- _PROVIDED DATA_:
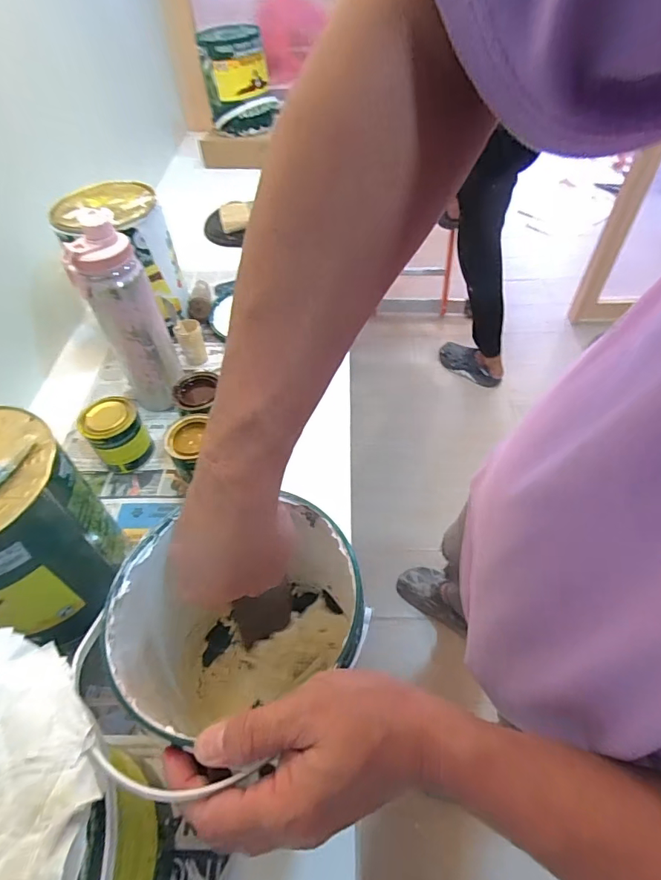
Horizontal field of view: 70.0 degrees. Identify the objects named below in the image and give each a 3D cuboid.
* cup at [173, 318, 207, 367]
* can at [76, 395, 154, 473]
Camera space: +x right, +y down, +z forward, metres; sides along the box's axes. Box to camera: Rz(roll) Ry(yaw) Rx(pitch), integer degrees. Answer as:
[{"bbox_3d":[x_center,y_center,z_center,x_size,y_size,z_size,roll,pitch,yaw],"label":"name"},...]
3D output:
[{"bbox_3d":[-0.227,-0.159,0.771,0.042,0.067,0.040,-2,51,3],"label":"cup"},{"bbox_3d":[-0.286,-0.006,0.638,0.069,0.082,0.071,-2,51,3],"label":"can"}]

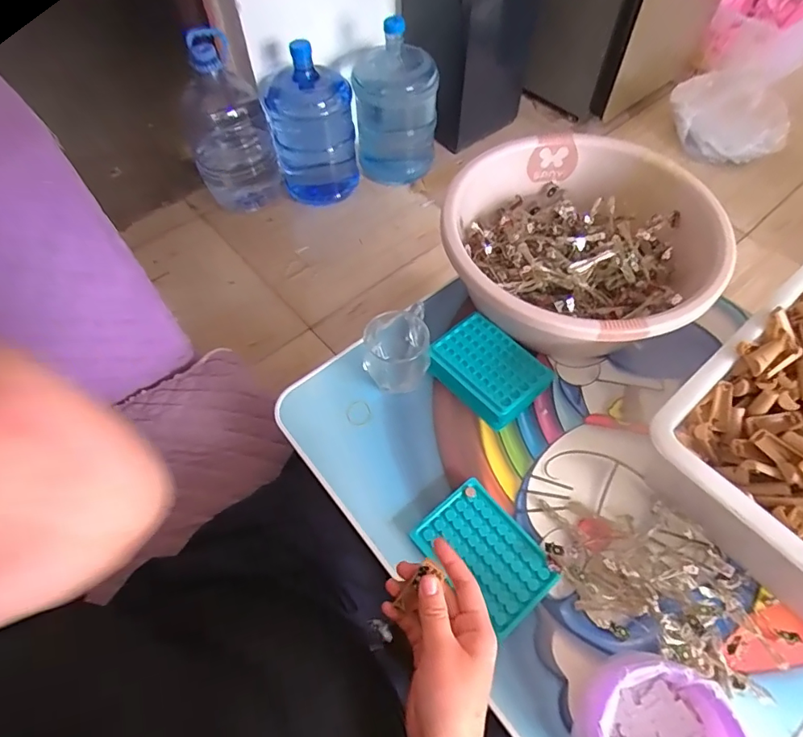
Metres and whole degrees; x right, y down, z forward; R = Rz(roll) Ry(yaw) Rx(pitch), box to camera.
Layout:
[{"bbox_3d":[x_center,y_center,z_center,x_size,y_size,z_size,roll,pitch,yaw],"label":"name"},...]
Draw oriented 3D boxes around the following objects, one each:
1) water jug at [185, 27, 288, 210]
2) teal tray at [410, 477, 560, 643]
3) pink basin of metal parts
[{"bbox_3d":[-0.469,-0.646,1.313,0.217,0.478,0.259,-23,60,-13],"label":"water jug"},{"bbox_3d":[0.087,0.191,0.501,0.093,0.017,0.131,-35,64,-19],"label":"teal tray"},{"bbox_3d":[0.217,-0.148,0.620,0.314,0.132,0.300,0,58,1],"label":"pink basin of metal parts"}]

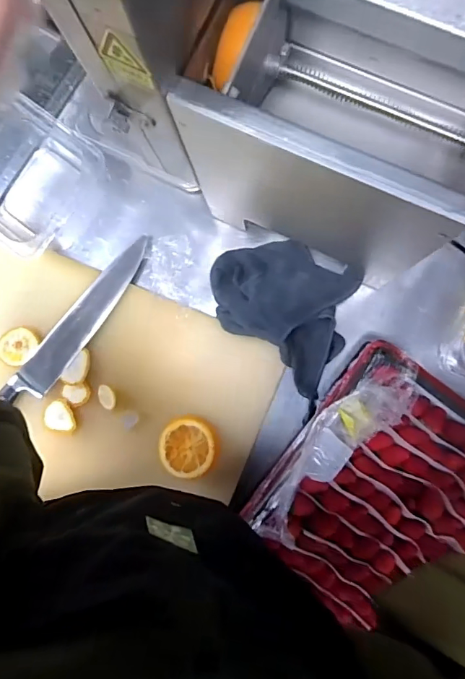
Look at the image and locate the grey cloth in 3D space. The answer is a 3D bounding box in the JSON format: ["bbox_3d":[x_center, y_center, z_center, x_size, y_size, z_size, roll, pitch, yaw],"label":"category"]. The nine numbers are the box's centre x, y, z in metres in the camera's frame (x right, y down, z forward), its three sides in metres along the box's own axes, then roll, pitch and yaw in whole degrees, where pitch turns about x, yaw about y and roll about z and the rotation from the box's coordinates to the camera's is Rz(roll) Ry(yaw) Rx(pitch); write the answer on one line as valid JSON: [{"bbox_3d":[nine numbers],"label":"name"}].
[{"bbox_3d":[0.064,-0.047,0.588,0.193,0.034,0.164,32,90,5],"label":"grey cloth"}]

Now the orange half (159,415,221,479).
[{"bbox_3d":[-0.055,0.135,0.587,0.071,0.030,0.076,0,88,4],"label":"orange half"}]

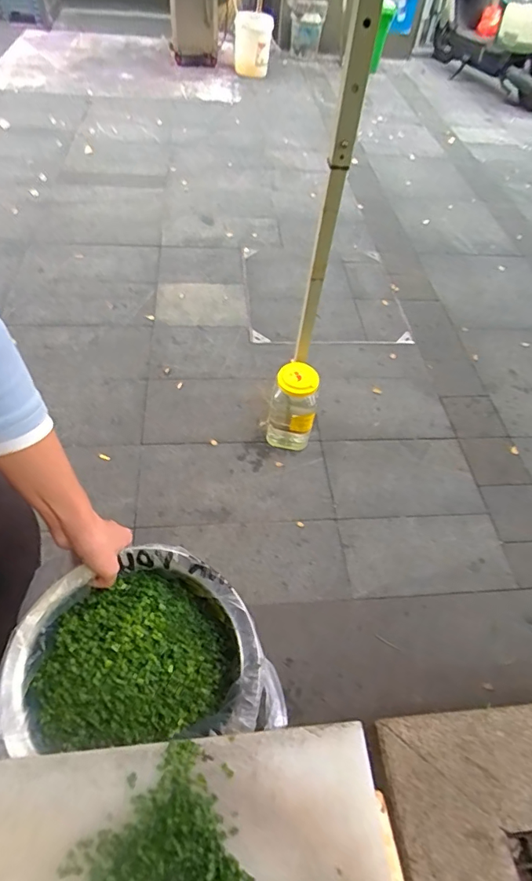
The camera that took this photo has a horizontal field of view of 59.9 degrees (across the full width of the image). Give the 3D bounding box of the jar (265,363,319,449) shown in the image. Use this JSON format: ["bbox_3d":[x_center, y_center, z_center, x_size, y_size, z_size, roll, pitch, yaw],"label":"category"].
[{"bbox_3d":[0.078,-0.095,1.444,0.141,0.291,0.107,8,52,1],"label":"jar"}]

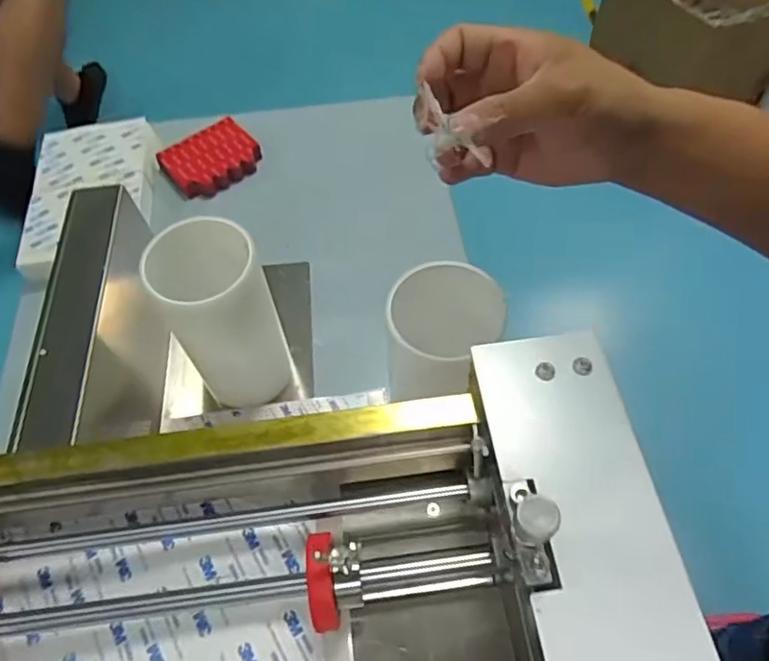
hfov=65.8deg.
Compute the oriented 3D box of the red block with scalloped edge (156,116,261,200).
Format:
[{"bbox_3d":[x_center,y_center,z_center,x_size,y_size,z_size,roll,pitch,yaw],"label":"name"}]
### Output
[{"bbox_3d":[-0.215,-0.214,0.745,0.112,0.023,0.096,-36,63,-19],"label":"red block with scalloped edge"}]

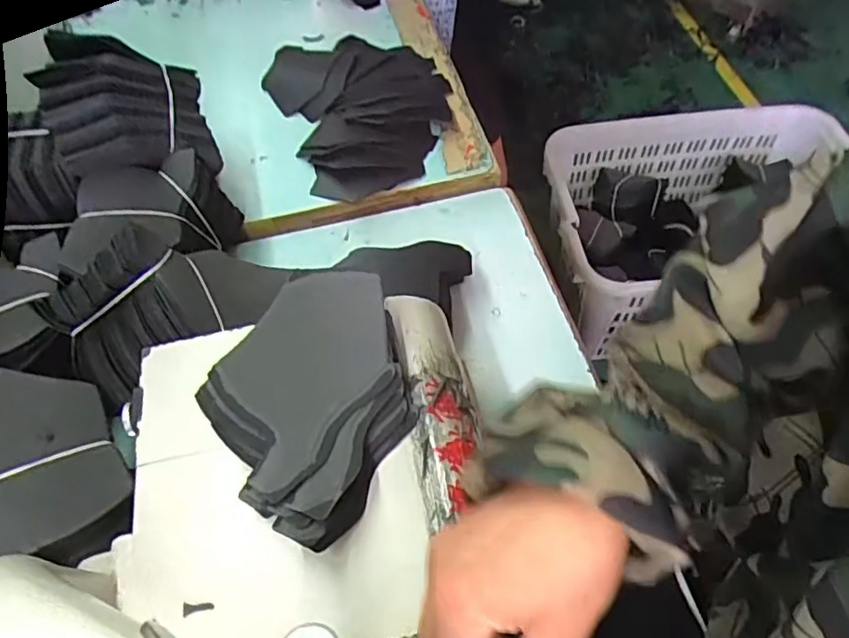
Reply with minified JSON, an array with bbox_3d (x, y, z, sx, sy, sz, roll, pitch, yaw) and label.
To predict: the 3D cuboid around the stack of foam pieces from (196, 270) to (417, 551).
[{"bbox_3d":[-0.069,0.046,0.385,0.140,0.041,0.148,35,60,19],"label":"stack of foam pieces"}]

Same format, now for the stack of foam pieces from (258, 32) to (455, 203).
[{"bbox_3d":[-0.084,-0.286,0.784,0.222,0.072,0.300,-7,56,-8],"label":"stack of foam pieces"}]

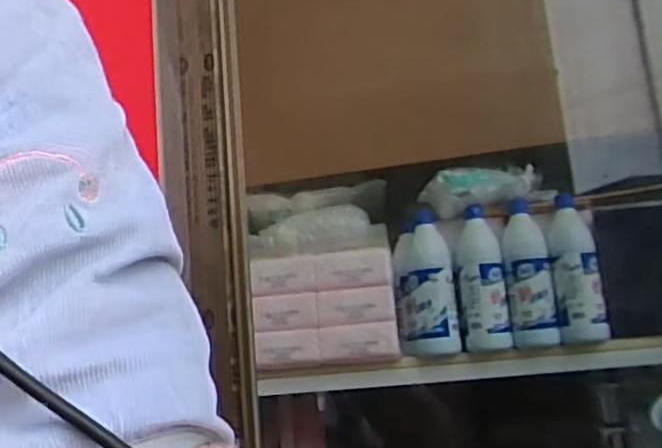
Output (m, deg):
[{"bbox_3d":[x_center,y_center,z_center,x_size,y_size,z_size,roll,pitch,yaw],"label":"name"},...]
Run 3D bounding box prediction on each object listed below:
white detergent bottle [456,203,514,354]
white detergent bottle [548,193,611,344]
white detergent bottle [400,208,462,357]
[{"bbox_3d":[0.231,0.084,1.036,0.076,0.212,0.063,-8,-12,16],"label":"white detergent bottle"},{"bbox_3d":[0.380,0.071,1.052,0.069,0.233,0.067,-11,-25,20],"label":"white detergent bottle"},{"bbox_3d":[0.150,0.095,1.064,0.089,0.213,0.068,-5,-11,1],"label":"white detergent bottle"}]

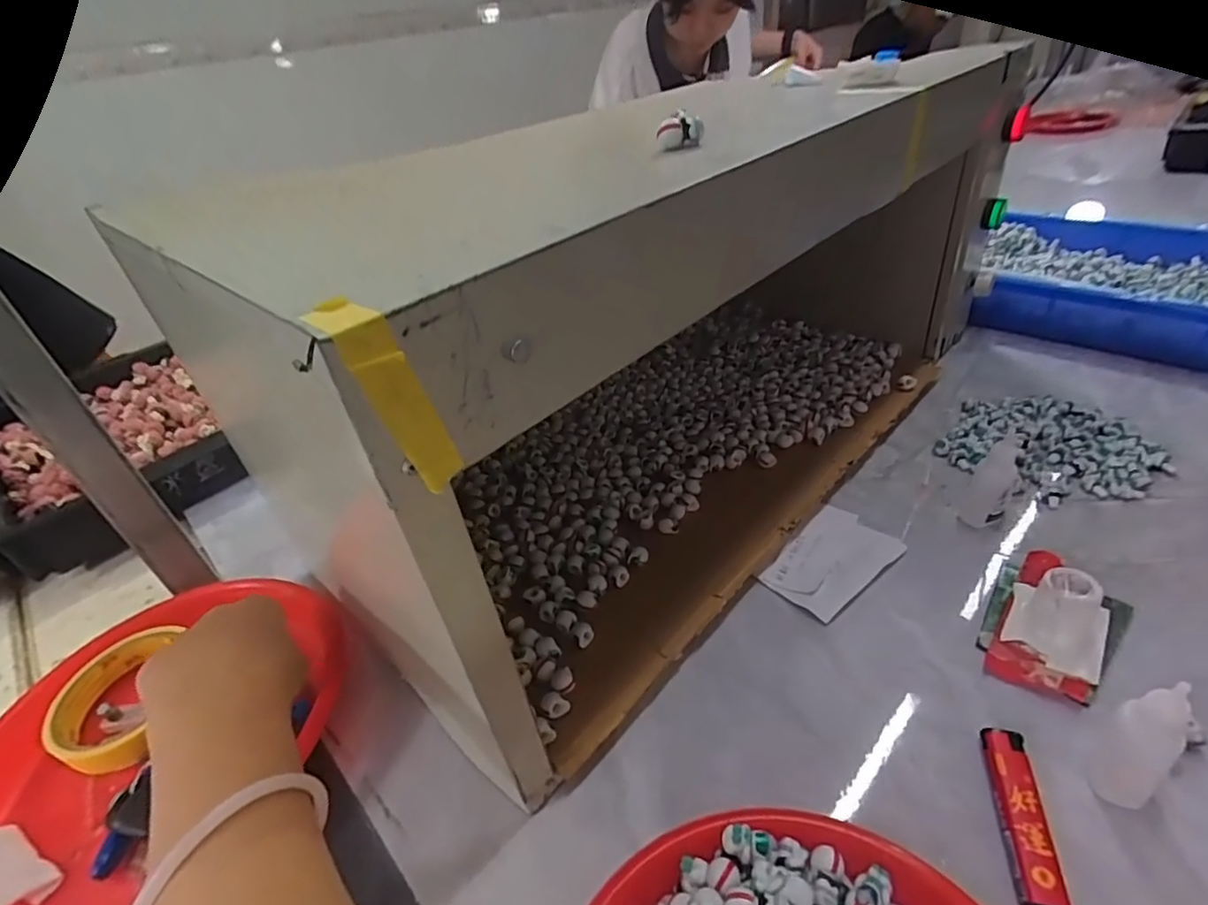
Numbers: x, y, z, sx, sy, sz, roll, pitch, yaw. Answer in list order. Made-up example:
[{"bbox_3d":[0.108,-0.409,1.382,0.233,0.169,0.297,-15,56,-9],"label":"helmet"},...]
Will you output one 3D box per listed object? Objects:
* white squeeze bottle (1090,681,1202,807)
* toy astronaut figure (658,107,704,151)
[{"bbox_3d":[0.252,0.131,0.265,0.033,0.070,0.027,-22,37,-17],"label":"white squeeze bottle"},{"bbox_3d":[0.039,-0.167,0.299,0.023,0.016,0.015,-5,36,8],"label":"toy astronaut figure"}]

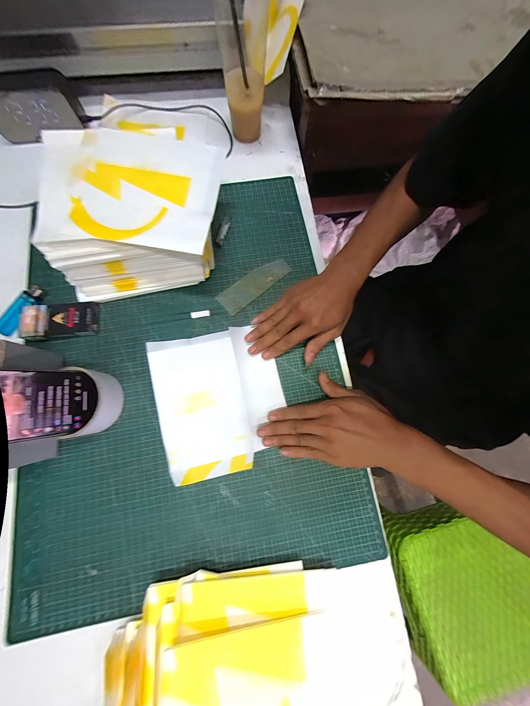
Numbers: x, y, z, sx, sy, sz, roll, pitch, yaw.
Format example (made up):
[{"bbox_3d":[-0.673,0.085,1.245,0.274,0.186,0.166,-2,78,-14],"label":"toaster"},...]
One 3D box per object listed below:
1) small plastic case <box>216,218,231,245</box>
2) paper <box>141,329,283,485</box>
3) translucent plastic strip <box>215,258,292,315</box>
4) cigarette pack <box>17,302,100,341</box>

- _REQUIRED ACTION_: Copy out exactly the material that runs from the line with "hfov=65.8deg." to the line with "Reply with minified", ends included, and leave the pictures behind.

- _WRITTEN ANSWER_:
hfov=65.8deg.
Compute the oriented 3D box of the red block with scalloped edge (156,116,261,200).
Format:
[{"bbox_3d":[x_center,y_center,z_center,x_size,y_size,z_size,roll,pitch,yaw],"label":"name"}]
### Output
[{"bbox_3d":[-0.215,-0.214,0.745,0.112,0.023,0.096,-36,63,-19],"label":"red block with scalloped edge"}]

Reply with minified JSON, an array with bbox_3d (x, y, z, sx, sy, sz, roll, pitch, yaw) and label.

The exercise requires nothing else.